We hop out of the car and silently walk down the dirt path. I want to take Scarlett’s hand, but I don’t know what’s going through her head. All the sudden, it feels like we’re back at square one. I step around to her other side where her broken wrist is and lift it up. I trace my fingertips over hers as if I were only looking for swelling. “What are you doing?” she asks.

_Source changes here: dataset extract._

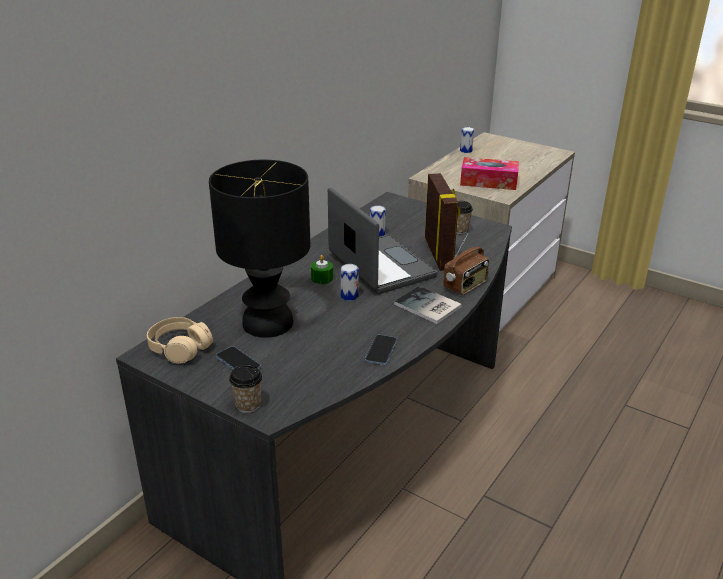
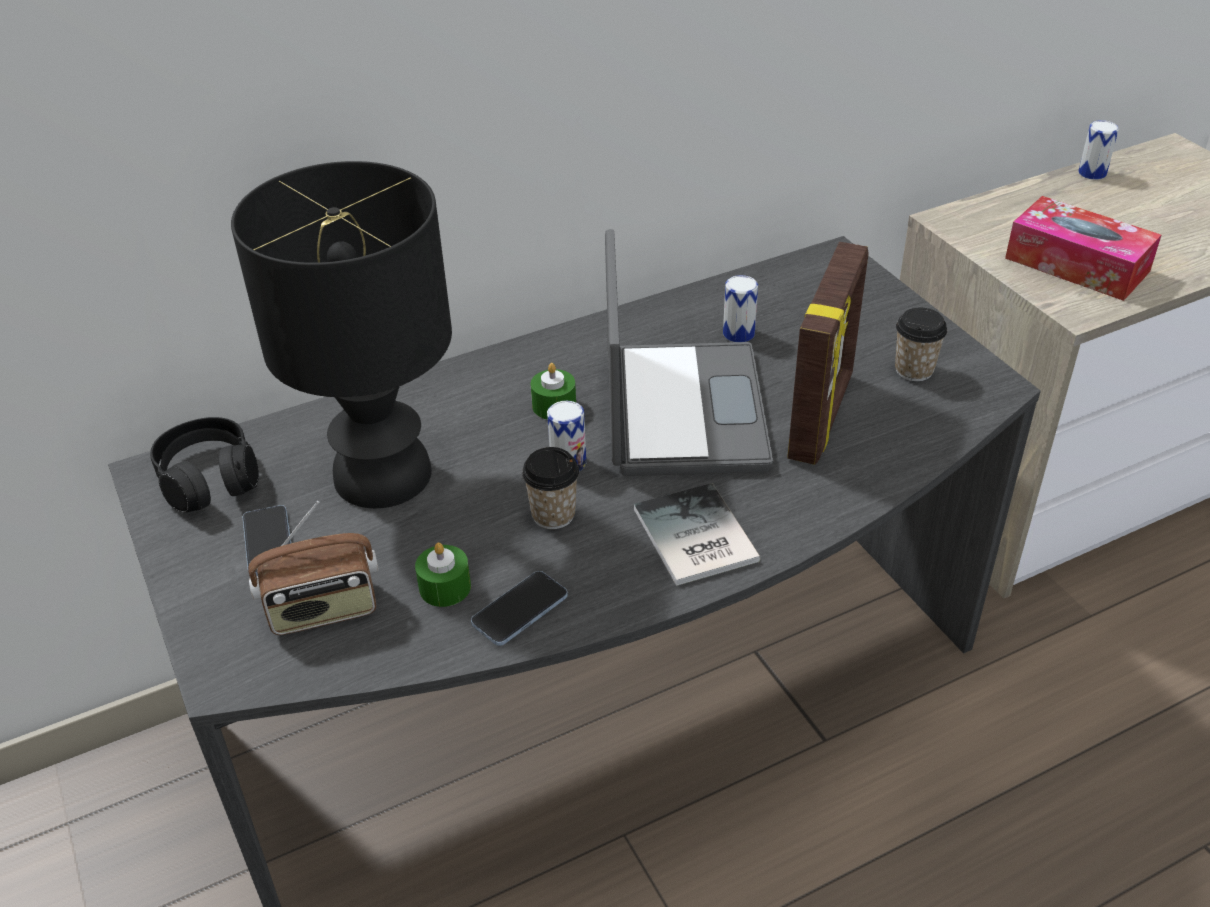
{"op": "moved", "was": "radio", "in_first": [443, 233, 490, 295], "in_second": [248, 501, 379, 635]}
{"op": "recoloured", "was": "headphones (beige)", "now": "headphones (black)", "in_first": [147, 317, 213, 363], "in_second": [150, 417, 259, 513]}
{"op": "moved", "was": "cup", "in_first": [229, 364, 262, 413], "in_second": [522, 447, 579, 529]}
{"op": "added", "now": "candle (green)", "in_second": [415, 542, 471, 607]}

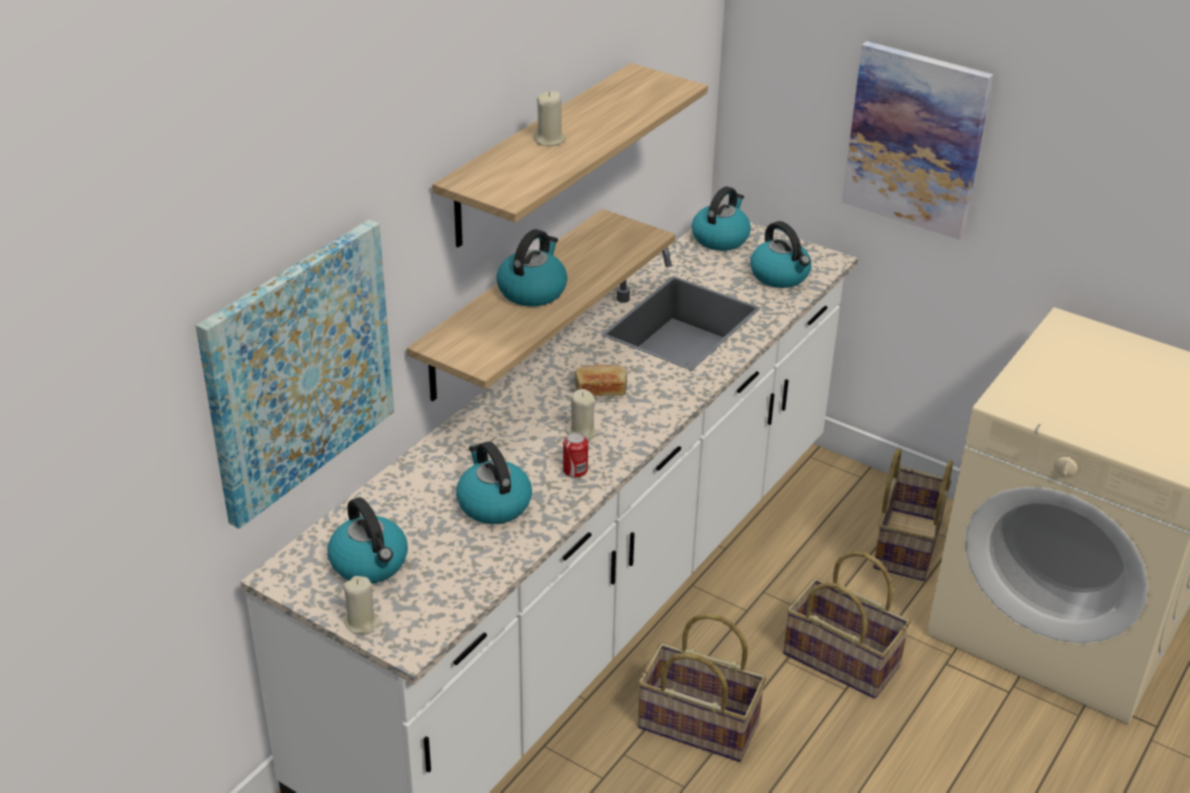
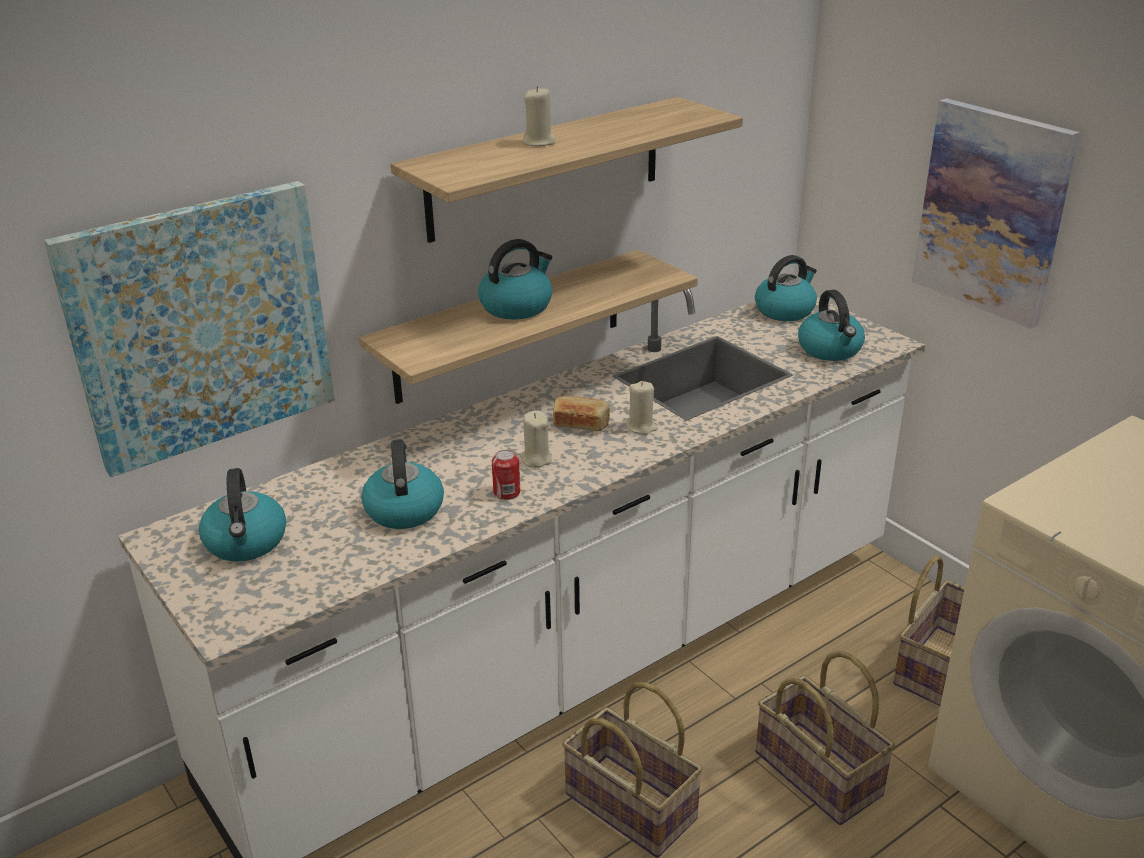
{"op": "moved", "was": "candle (beige)", "in_first": [343, 576, 382, 634], "in_second": [626, 381, 658, 435]}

“Being a creep,” I tell her.
“If you want to hold my hand, I’ll hold your hand,” she says.
“Do you want to holdmyhand?”
“I never stopped wanting to hold your hand, Austin.”
She walks around the other side of me and takes my hand, holding it tightly. While I want to think this is a good sign of things to come, it also feels like it could be the beginning of the end. What could I have done differently? Nothing. Seriously, nothing except ask her earlier if she wanted to be my damn girlfriend. Aside from that, I honestly don’t know what I did wrong. Am I that big of an idiot? I was enjoying the moment, not thinking about stupid shit like titles. I just wanted to be with her, laughing and enjoying whatever it was that was happening.
We walk up the front steps of the plantation and I open the main door for Scarlett to walk through.
“Hi, Miss Scarlett,” the young front desk girl calls out as we walk by. Scarlett has been training her for the past couple days so she can handle some of the busy shifts and relieve Scarlett from having to take them all on.